Proche du consommateur
« Au départ, toute notre production était vendue très localement, par des Amap ou sur les marchés, ce qui prenait énormément de temps. Aujourd’hui, nous continuons à vendre au plus près des consommateurs. Les magasins qui nous distribuent ont souvent une clause de proximité dans leur charte, garantissant un approvisionnement local. Et quand nous rechargeons le distributeur, nous continuons à échanger avec les clients pour adapter notre production à leurs attentes. Il y a quelques années, nous avons commencé à proposer des légumes anciens, panais, navets jaunes, carottes de couleurs et toutes sortes de courges, on expliquait même comment les cuisiner ! », sourit la jeune femme.
Plus largement, la vente locale est pour le consommateur l’assurance d’acheter un produit frais tout juste cueilli, et pour le producteur, moins de pertes. « Pendant le confinement, nous n’arrivions pas à répondre à la demande : si tout le monde consommait local, cela entraînerait une modification du modèle économique et l’installation de nouveaux producteurs. »

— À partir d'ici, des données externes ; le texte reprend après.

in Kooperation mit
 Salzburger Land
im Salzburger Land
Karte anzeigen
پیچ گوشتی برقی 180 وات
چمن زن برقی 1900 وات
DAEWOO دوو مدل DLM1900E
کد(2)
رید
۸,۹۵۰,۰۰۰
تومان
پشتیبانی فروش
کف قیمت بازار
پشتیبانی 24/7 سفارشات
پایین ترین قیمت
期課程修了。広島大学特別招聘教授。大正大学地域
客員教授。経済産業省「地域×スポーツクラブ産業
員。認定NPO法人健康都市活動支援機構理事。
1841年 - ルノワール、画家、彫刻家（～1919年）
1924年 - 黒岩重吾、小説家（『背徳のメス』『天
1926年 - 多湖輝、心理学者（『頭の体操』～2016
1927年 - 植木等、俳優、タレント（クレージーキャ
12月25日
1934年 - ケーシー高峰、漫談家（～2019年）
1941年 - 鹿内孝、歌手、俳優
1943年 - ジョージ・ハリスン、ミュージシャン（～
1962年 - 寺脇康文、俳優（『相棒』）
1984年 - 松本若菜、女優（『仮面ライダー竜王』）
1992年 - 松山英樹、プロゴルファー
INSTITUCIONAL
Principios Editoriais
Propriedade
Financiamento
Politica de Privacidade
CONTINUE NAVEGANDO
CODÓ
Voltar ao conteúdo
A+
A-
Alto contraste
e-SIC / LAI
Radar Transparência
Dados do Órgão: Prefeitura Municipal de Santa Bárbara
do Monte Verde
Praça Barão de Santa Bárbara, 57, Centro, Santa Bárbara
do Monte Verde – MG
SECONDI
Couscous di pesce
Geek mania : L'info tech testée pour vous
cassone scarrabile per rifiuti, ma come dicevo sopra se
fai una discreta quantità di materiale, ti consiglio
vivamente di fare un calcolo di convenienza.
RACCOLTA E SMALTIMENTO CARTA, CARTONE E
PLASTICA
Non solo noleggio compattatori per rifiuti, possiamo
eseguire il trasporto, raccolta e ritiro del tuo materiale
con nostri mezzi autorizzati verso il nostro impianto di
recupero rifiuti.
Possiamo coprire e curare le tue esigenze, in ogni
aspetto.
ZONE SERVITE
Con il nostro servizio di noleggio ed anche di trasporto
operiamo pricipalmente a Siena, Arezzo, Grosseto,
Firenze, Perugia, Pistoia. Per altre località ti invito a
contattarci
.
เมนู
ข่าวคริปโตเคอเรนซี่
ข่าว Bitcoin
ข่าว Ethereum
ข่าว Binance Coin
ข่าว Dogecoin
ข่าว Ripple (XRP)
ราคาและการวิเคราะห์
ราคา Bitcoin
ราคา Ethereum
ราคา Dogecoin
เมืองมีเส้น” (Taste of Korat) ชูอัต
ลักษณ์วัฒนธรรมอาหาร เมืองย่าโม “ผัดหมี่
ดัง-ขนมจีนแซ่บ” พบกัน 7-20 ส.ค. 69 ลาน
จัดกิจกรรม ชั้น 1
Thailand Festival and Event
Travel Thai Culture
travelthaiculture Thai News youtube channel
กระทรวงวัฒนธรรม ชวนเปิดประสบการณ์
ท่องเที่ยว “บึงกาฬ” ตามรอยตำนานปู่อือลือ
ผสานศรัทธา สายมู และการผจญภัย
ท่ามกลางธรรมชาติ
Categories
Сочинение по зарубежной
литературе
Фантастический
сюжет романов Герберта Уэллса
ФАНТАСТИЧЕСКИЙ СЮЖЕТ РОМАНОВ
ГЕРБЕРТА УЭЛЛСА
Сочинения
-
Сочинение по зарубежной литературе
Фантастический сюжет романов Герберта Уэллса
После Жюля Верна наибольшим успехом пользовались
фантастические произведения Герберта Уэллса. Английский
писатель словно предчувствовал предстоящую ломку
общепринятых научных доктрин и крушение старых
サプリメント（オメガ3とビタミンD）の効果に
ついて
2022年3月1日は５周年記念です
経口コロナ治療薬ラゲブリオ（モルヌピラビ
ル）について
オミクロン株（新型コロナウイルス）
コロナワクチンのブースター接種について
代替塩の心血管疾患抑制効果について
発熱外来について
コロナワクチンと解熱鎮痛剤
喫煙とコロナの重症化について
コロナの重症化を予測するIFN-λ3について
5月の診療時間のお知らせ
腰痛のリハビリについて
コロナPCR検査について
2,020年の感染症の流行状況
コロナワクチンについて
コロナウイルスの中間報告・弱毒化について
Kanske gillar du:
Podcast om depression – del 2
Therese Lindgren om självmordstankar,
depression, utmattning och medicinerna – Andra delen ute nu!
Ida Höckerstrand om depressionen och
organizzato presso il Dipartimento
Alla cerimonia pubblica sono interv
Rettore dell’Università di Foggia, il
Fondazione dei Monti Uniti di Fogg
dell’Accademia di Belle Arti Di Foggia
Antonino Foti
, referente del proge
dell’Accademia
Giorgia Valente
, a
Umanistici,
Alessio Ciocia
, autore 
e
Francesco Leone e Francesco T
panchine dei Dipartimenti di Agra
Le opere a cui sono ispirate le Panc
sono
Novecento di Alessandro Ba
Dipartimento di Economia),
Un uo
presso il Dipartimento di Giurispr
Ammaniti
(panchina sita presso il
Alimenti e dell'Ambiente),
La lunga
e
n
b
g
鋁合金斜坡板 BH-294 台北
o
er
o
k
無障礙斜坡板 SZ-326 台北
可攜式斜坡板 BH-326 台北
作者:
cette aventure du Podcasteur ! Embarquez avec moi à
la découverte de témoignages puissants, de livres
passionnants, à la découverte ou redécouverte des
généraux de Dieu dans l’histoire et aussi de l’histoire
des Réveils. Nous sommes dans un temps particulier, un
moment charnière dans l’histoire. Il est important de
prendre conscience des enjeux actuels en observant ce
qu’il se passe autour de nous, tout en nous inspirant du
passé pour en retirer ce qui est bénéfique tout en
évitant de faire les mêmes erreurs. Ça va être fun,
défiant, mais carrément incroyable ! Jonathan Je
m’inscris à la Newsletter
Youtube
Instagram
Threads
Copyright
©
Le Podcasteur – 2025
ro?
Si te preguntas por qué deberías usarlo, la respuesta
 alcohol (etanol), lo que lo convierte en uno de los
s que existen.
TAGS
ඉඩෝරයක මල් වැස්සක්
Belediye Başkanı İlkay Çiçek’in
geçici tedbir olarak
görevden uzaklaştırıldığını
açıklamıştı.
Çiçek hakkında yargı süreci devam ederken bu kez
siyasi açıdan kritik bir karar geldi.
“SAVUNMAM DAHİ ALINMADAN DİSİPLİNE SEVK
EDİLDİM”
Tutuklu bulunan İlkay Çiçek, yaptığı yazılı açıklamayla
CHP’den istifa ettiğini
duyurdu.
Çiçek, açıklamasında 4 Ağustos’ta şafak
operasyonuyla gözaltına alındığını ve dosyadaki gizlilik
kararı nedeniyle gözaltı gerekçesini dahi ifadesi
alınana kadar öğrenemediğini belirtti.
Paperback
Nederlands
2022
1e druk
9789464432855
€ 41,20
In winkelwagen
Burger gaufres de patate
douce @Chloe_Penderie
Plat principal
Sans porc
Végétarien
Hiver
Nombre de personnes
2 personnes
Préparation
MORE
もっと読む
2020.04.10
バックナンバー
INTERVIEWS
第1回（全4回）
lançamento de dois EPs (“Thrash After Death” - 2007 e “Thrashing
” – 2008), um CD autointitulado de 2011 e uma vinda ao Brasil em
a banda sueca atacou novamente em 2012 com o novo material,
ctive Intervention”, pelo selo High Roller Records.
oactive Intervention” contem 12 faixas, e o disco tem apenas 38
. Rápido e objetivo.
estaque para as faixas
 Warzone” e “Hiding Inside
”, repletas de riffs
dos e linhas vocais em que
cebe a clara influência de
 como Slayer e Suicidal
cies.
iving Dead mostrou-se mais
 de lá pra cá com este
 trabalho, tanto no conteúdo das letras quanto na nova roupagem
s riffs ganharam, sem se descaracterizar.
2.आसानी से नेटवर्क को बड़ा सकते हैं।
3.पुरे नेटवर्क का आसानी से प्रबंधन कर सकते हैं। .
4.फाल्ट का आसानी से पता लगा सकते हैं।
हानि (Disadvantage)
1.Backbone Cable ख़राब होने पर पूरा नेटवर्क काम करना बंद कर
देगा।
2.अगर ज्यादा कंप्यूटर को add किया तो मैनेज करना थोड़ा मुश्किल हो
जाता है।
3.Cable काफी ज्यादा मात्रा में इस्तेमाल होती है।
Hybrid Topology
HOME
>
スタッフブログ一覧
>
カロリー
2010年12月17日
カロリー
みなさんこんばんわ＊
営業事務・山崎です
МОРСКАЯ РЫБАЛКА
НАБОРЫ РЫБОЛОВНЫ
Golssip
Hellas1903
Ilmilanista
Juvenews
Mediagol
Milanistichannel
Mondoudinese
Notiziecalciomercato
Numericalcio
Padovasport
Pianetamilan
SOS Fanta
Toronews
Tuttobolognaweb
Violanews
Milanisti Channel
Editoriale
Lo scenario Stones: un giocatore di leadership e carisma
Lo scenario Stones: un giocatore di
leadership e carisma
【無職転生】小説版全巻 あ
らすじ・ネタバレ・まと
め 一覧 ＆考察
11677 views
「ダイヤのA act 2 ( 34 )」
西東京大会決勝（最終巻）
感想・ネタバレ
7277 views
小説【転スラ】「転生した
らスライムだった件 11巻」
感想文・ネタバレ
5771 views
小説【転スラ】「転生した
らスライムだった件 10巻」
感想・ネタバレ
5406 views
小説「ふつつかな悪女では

À tous ces arguments s’ajoute une logique environnementale : produire des légumes sans aucun produit chimique c’est bien, mais il faut aussi que le mode de distribution ait l’empreinte écologique la plus faible possible.
Bientôt un drive
Et c’est aussi pour répondre au mieux aux attentes de la clientèle que le distributeur va évoluer grâce à Internet. « Pour l’instant, à côté des légumes vendus à l’unité, nous constituons dans les casiers des paniers tout faits, qui ne correspondent pas forcément à la répartition que les clients auraient choisie. D’ici la fin de l’année, nous allons mettre sur pied un système de drive : les clients composeront leur propre assortiment sur Internet, nous le préparerons et le déposerons à leur intention dans un casier dont nous leur communiquerons le code », détaille Pauline. De nouveaux producteurs devraient aussi rejoindre Les compagnons du légume, pour proposer des lentilles ou des champignons bio… On n’a pas fini de se régaler.